Alumnus International Bachelor Arts and Culture Studies and Head of Digital Marketing at Cobra Museum for Modern Art
Throughout the International Bachelor of Arts and Culture Studies, your panoramic understanding of the arts and culture will expand in various dimensions. In this voyage, you will venture into different areas from a critical standpoint.
A healthy balance
“In the first year, you get a taste of the whole spectrum. In the second and third year, you are able to focus on your own area of interest. I deliberately oriented my elective courses in two directions: cultural marketing and sociology of arts and culture. The course ‘Cultural Marketing’ equipped me with tangible skills for the labour market, while courses about the sociology of arts and culture fulfilled my personal interests. This was not just a healthy balance, but also a convenient path to keep me motivated and overlap diverse realms of my academic interests.”

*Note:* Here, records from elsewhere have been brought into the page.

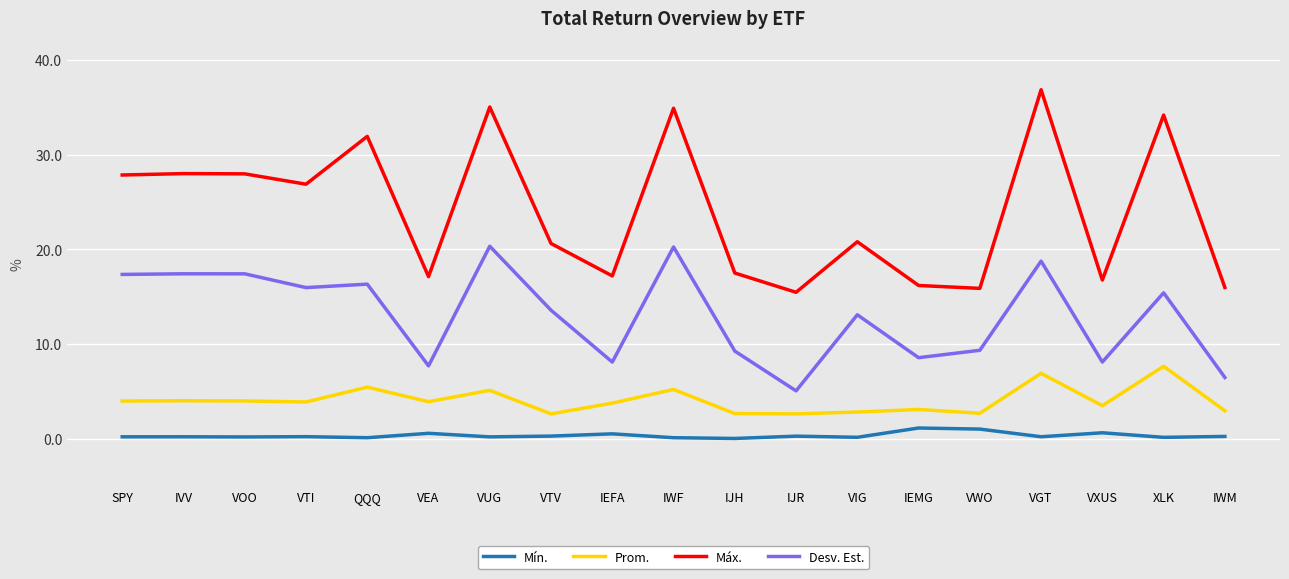

Where does the Prom. series first go above 3?

SPY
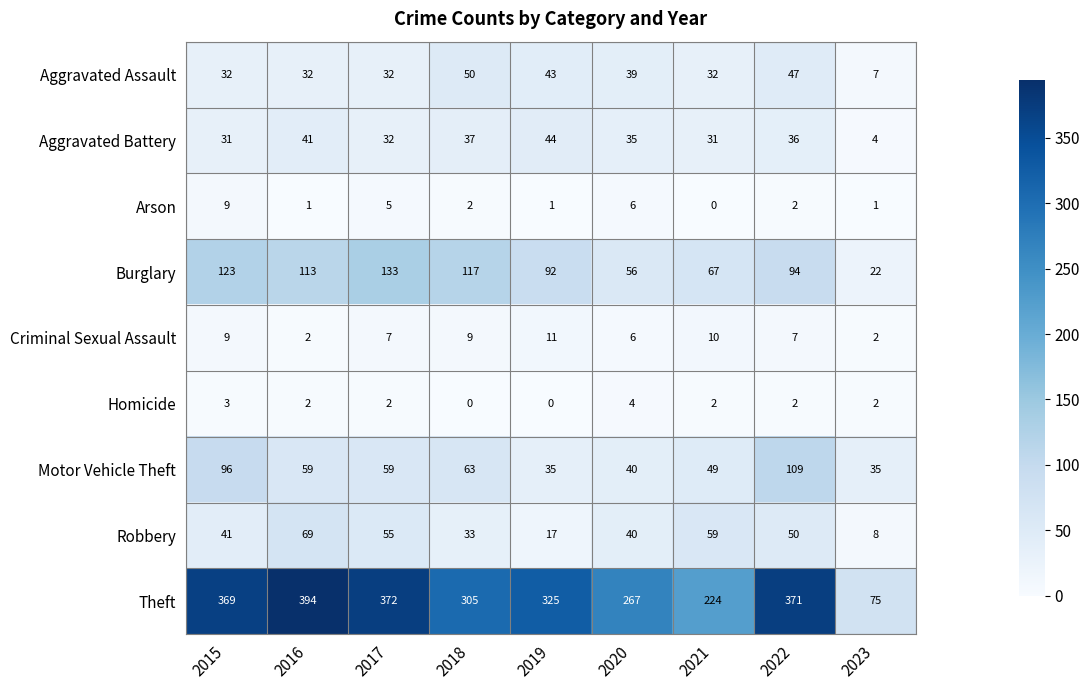

What is the greatest value displayed?

394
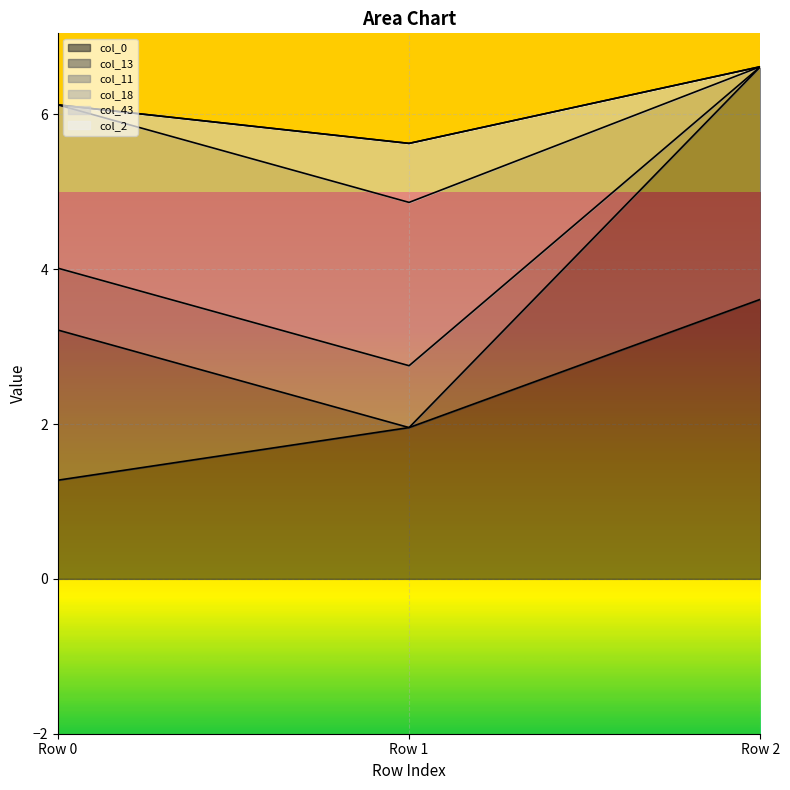

Count the number of data series in this chart.

6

“In retrospect, all the courses from this bachelor's degree nurture one skill in particular, probably the most valuable asset that I still put into practice on a daily basis at my work: critical thinking. The curriculum of this programme involves a lot of theory. Nevertheless, in every course, you are required to dissect the theories in various ways. Therefore, you might say that in Erasmus more than learning what to think, you master the skill of how to think – that being critical thinking.”
“The journey to become Head of Digital Marketing at the Cobra Museum began the first day as a student. During my studies, I worked in two galleries in Rotterdam and volunteered in Amnesty International. Erasmus University is located in one of the most dynamic melting pots of culture in the Netherlands. This offers plenty of grounds to experiment, learn what you want and tackle the cultural challenges you learned in the classroom while working.”
Cobra Museum voor Moderne Kunst
“In my current position at the Cobra Museum my responsibilities include the development of the digital marketing plans and social media strategies of the museum’s brand, exhibitions and other services. To set up a marketing plan one must put together a refined combination of skills from diverse areas of knowledge, including analytics, market research, historical research, copyrighting, copyright law, design and – my favourite – production. The production phase of a campaign, for instance the creation of a video campaign, is where creativity bridges theory and art direction.
I can recommend all students interested in marketing to pay well attention to the course ‘Marketing Arts and Culture’. It will teach you how to navigate the marketing ocean of terms and concepts by effectuating a marketing plan of your own. At the end of this course, you will know how to structure, prioritise and reach the marketing goals of a given cultural or creative organisation.”
Theory as a compass
“In Erasmus University you will gain a profound and critical understanding of the cultural arena. This will be your compass. To make sense of it, you have to envision how this theory (the compass) could be applied to a real context. That is why I would recommend looking for an internship or volunteer job in a place where you can directly apply the knowledge learned in your studies to real life, while also polishing soft and practical skills. That way you will nurture a full package of skills you will need to succeed in the creative industries.”